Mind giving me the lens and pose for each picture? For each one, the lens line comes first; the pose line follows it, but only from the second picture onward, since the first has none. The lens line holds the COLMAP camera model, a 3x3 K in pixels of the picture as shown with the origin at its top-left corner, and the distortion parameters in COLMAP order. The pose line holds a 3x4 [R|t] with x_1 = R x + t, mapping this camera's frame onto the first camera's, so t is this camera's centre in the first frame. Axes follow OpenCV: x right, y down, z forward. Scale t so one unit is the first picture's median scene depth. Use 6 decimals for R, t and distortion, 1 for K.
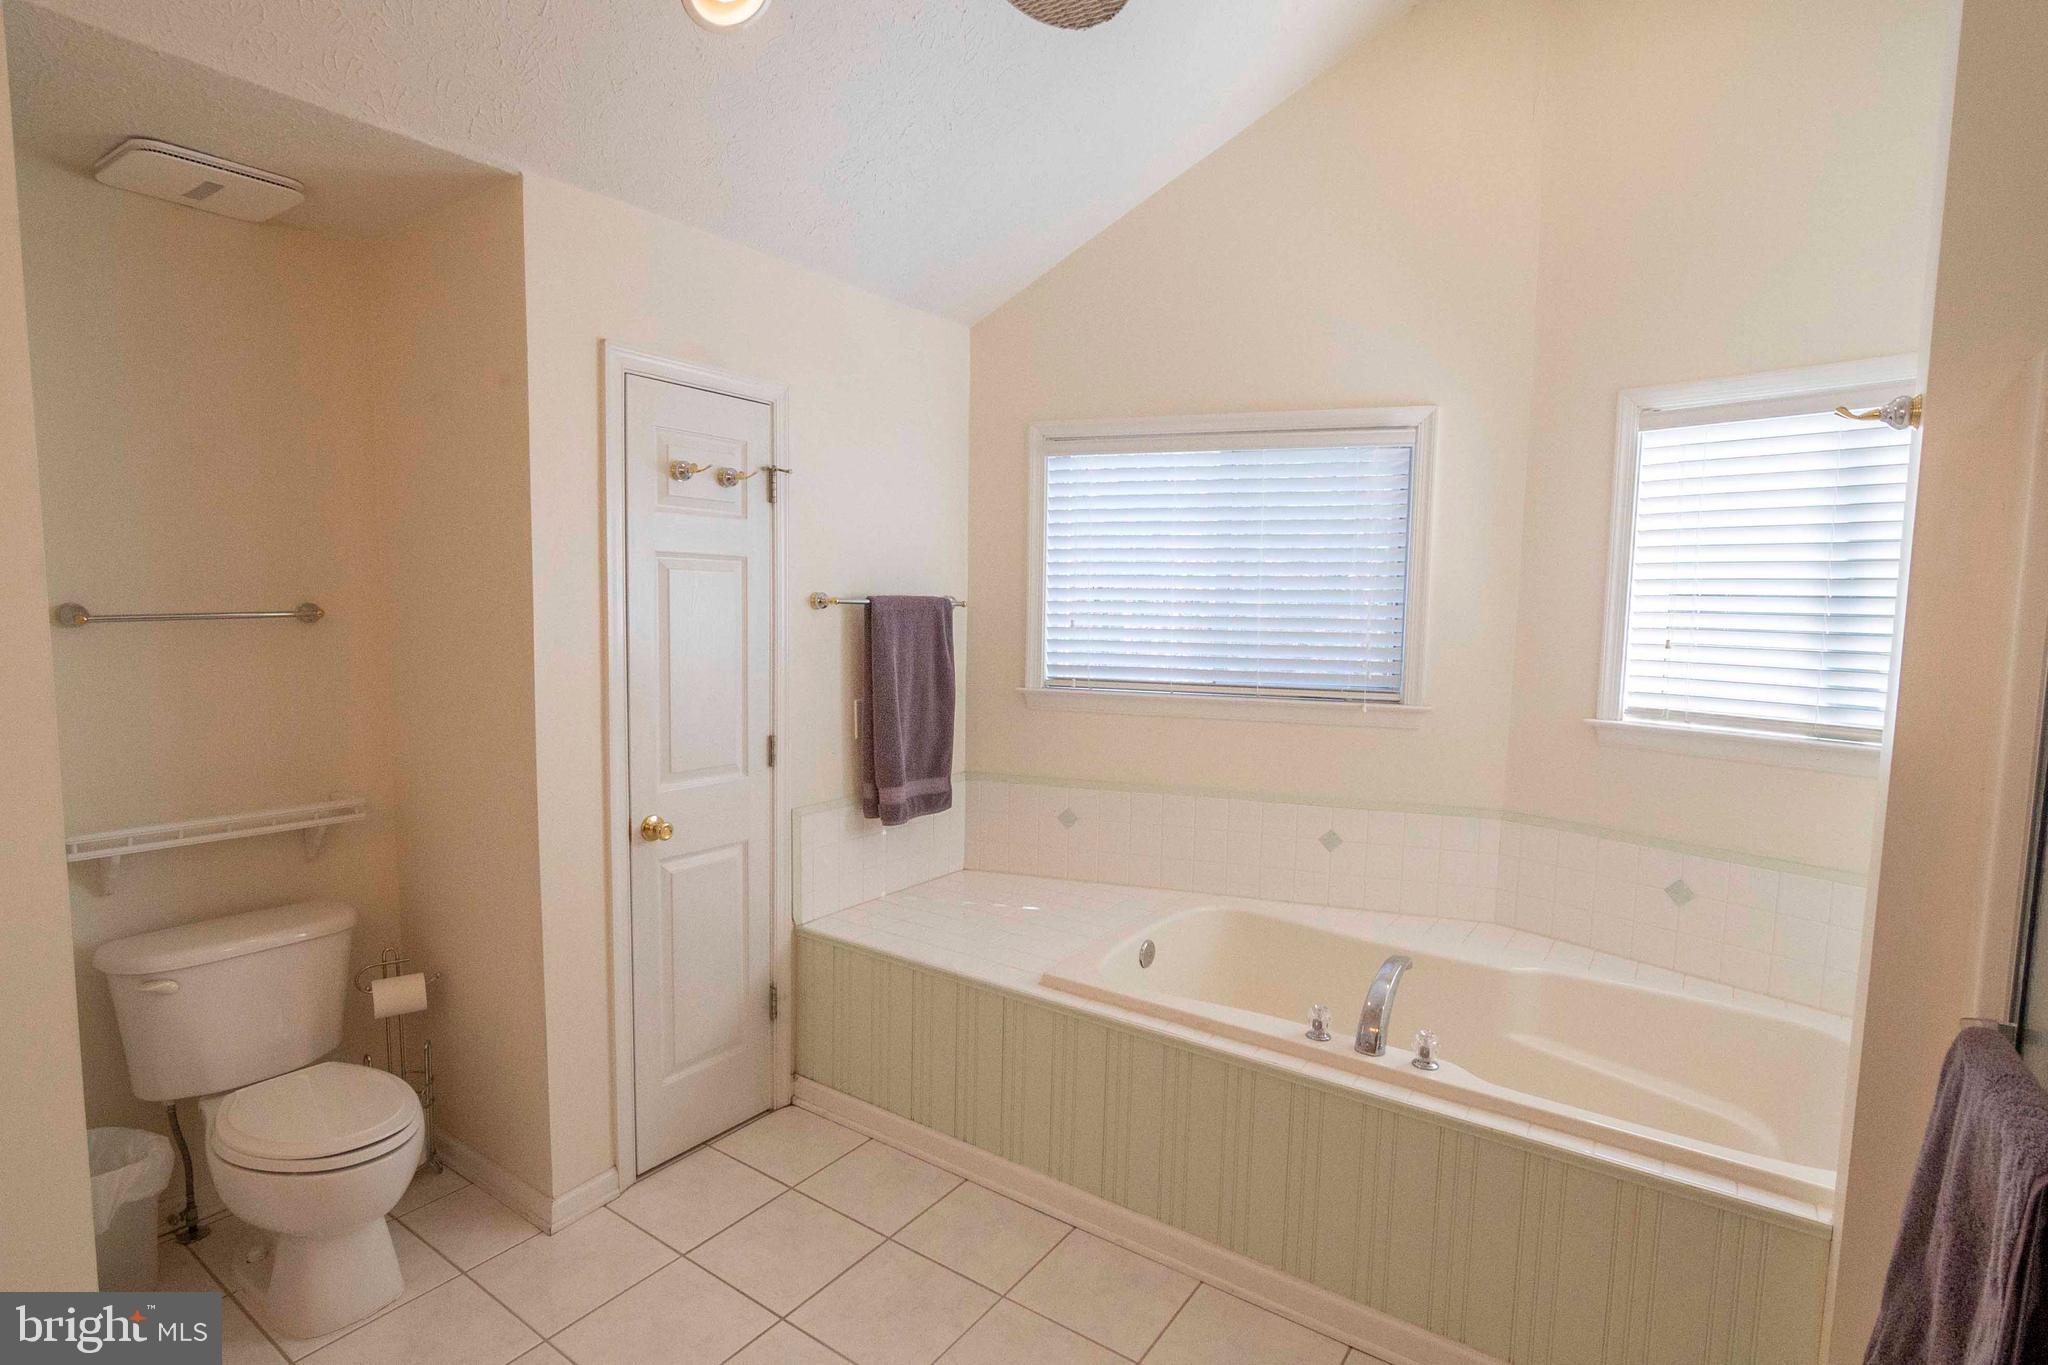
lens RADIAL K [[1006.0, 0, 1002.1], [0, 1006.0, 679.8], [0, 0, 1]] dist [-0.032459, 0.007759]
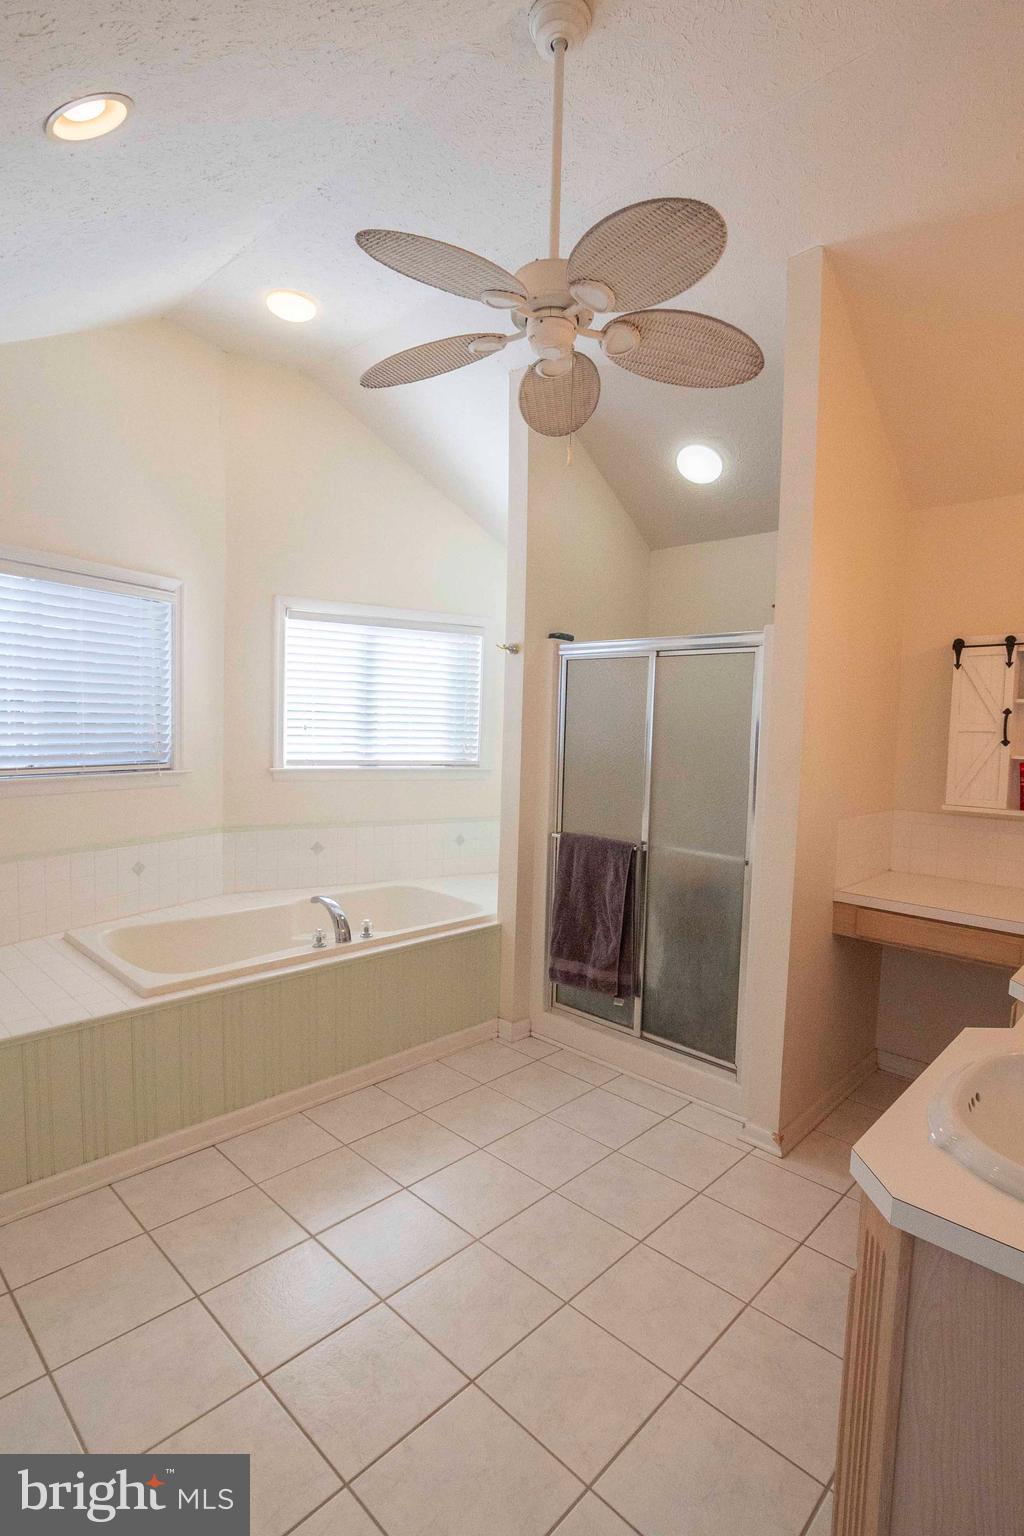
lens RADIAL K [[754.5, 0, 512.0], [0, 754.5, 768.0], [0, 0, 1]] dist [-0.032459, 0.007759]
pose [[0.146816, -0.068950, 0.986758, -0.773100], [0.056220, 0.996537, 0.061269, -0.022794], [-0.987565, 0.046481, 0.150184, 0.352916]]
━━━
▸ **What to work on**
Replace "picture" with "image" everywhere in the data above and keep everything else the same. Leave the pictures themselves out of your answer.

▸ **Expected answer**
Mind giving me the lens and pose for each image? For each one, the lens line comes first; the pose line follows it, but only from the second image onward, since the first has none. The lens line holds the COLMAP camera model, a 3x3 K in pixels of the image as shown with the origin at its top-left corner, and the distortion parameters in COLMAP order. The pose line holds a 3x4 [R|t] with x_1 = R x + t, mapping this camera's frame onto the first camera's, so t is this camera's centre in the first frame. Axes follow OpenCV: x right, y down, z forward. Scale t so one unit is the first image's median scene depth. Use 6 decimals for R, t and distortion, 1 for K.
lens RADIAL K [[1006.0, 0, 1002.1], [0, 1006.0, 679.8], [0, 0, 1]] dist [-0.032459, 0.007759]
lens RADIAL K [[754.5, 0, 512.0], [0, 754.5, 768.0], [0, 0, 1]] dist [-0.032459, 0.007759]
pose [[0.146816, -0.068950, 0.986758, -0.773100], [0.056220, 0.996537, 0.061269, -0.022794], [-0.987565, 0.046481, 0.150184, 0.352916]]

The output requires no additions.